# kooplung WinCC mit Roboter



## Anonymous (27 Juni 2003)

Ich muss ein PC mit einer Robotersteuerung koppeln. Als Medium ist industrial ethernet vom Kunden vorgeschrieben und auf dem PC läuft die Visualisierungssoftware WinCC.

Was brauche ich für eine Ethernetkarte von Siemens und was für zusätzliche Software für den PC?

MfG tomka


----------



## Markus (27 Juni 2003)

also zur anbindung reicht ein normale ethernetkarte aus.

was ist das den für ein roboter?
was genau wilst du für daten auslesen bzw mit wincc visualisieren?


----------



## tobkin (29 Juni 2003)

Hallo tonka,
schaue Dir mal diesen Link an.

https://mall.ad.siemens.com/DE/memb...69-4270-4274-4277-4302-4316-4325-&jumpto=4316

Ich denke Du musst wahrscheinlich Siemens- Komponenten nutzen .Also eigentlich würde es eine CP1612 schon machen.

Wenn du schon WinCC schaon hast, dann brauchst Du eigentlich nichts weiteres, es sei denn Du muss z.B. Daten archivieren oder zur EDV weiterschicken, dann sieht die Sache anders aus.

Gruss Tobias


----------



## Diego (30 Juni 2003)

@tobkin
der link ist passwortgeschützt


----------



## tobkin (30 Juni 2003)

*Falscher Link*

Hups Fehler, hier der richtige Link:

https://mall.ad.siemens.com/DE/gues...open=-4070-1-4071-4262-4302-4316-&jumpto=4316


Gruss Tobias


----------



## Anonymous (1 Juli 2003)

WinCC braucht erstmal keine Daten an ein EDV-System senden.
Die Daten für den Roboter sollen lediglich Raumkoordinten für spezielle Punkte im Arbeitsraum sein, die vorher durch WinCC berechnet worden. 
Nach Erreichen des Raumpunktes gibt der Robi ein Rückmeldung und soll weitere Aktion damit auslösen.

Der Robi kommt von Kawasaki.

MfG Tomka


----------



## Markus (1 Juli 2003)

sorry also ich komm noch nicht ganz mit was du vorhast...
robis von kawasaki kenn ich net, ich vermute du brauchst irgendeine schnittstelle zwischen dem roboterprogramm und wincc, oder weißt du in welcher form der roboter seine daten zur verfügung stellt?

fakt ist das du die positionsdaten der einzelnen roboterachsen in dein sps-programm bzw. später in wincc einlesen willst.

ist das so richtig?


----------



## Anonymous (2 Juli 2003)

Zu den Robotern von Kawasaki, den findest du unter http://www.kawasakirobot.de.
Ich möchte Raumkoordinaten bzw.
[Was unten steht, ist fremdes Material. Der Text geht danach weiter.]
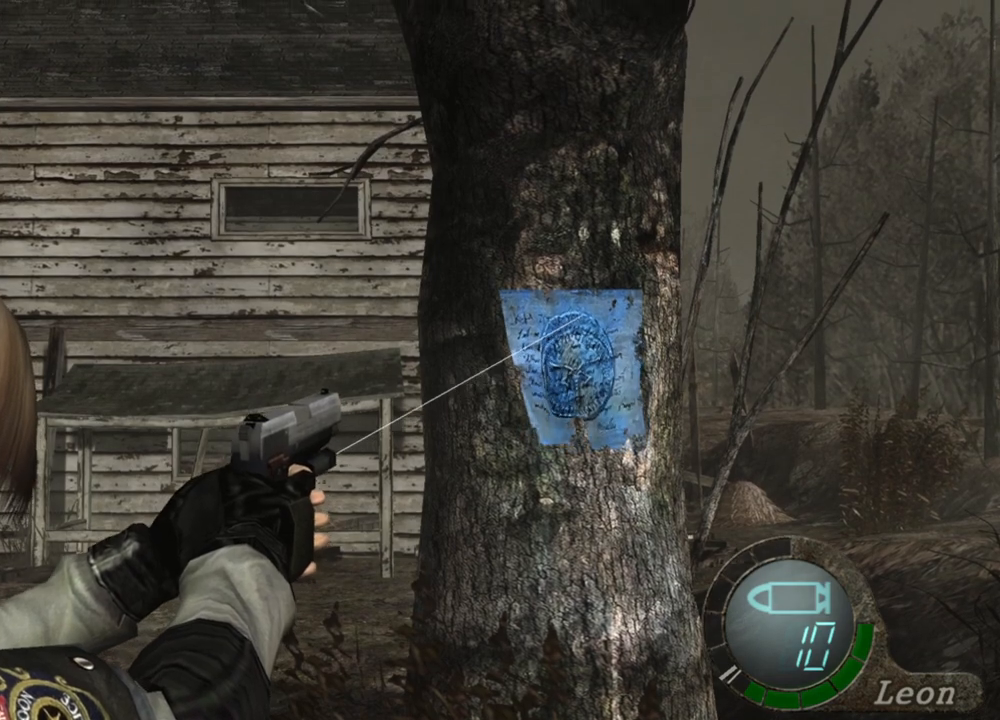
{"keys": [], "mouse": ["right"], "events": []}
Referenzpunkte von einem Raumpunkt mit WinCC berechnen. Dieser Raumpunkt soll eine Ecke von einer Europalette sein. 
Die Aufgabe des Roboters ist es Päckchen auf die Palette abzulegen. Da die Päckchenmaße für eine Palettenbeladung gleich ist, aber von Palette zu Palette sehr unterschiedlich ist und zusätzlich die Packmuster vom Anwender vorgegeben sind, wollte ich die einzelnen Absetzpositionen durch einen "übergeordneten" Rechner berechne und diese mittels S5-kompatiblen Protokoll (Send/Recive) an die Robotersteuerung übertragen.
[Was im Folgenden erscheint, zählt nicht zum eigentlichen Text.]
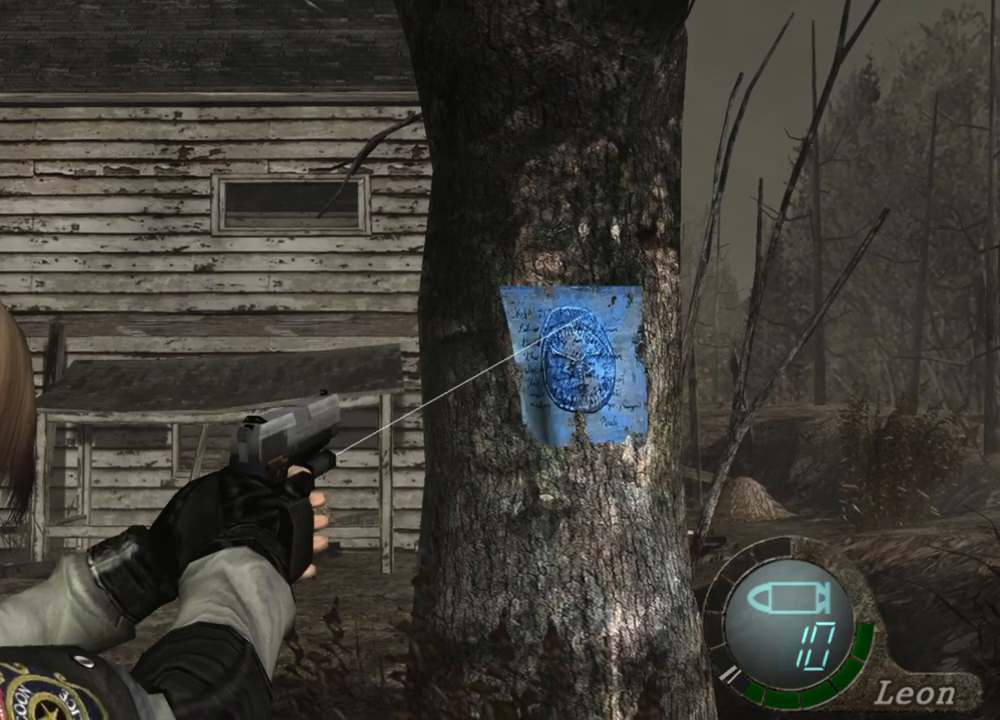
{"keys": [], "mouse": ["right"], "events": []}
Sonst arbeite ich mit Profibus standardmäßig, aber Roboter soll aber nicht Profibus sondern Ethernet.


----------



## Anonymous (2 Juli 2003)

tomka schrieb:
			
		

> Zu den Robotern von Kawasaki, den findest du unter http://www.kawasakirobot.de.
> Ich möchte Raumkoordinaten bzw. Referenzpunkte von einem Raumpunkt mit WinCC berechnen. Dieser Raumpunkt soll eine Ecke von einer Europalette sein.
> Die Aufgabe des Roboters ist es Päckchen auf die Palette abzulegen. Da die Päckchenmaße für eine Palettenbeladung gleich ist, aber von Palette zu Palette sehr unterschiedlich ist und zusätzlich die Packmuster vom Anwender vorgegeben sind, wollte ich die einzelnen Absetzpositionen durch einen "übergeordneten" Rechner berechne und diese mittels S5-kompatiblen Protokoll (Send/Recive) an die Robotersteuerung übertragen.
> 
> Sonst arbeite ich mit Profibus standardmäßig, aber der Roboter soll aber nicht Profibus sondern Ethernet.


----------



## Anonymous (2 Juli 2003)

*Kopplung WinCC mit Roboter*

Hi
Ich arbeite seit Jahren als Programmierer für Industrieroboter und SPS. Wenn ich irgendwelche Berechnungen durchführen muß. dann bevorzuge ich diese in der Hochsprache des Roboters durchzuführen, da diese dafür besser geeignet ist.


----------



## Anonymous (3 Juli 2003)

Hallo Tobias,

muss ich unbedingt diese teure Ethernetkarte von Siemens nehmen ?
Geht da vielleicht auch eine billige aus dem "Baumarkt".

Gruss tomka


----------



## tobkin (3 Juli 2003)

@tomka,

das kommt darauf an was du machen willst, ist die Anlage für Dich selber oder für einen Kunden?!
Es ist so das ich persönlich in diesem Fall die Siemenskarte nehmen würde. Es ist einfach so das diese Komponenten halt "sauber" funktionieren.
Gruss Tobias


----------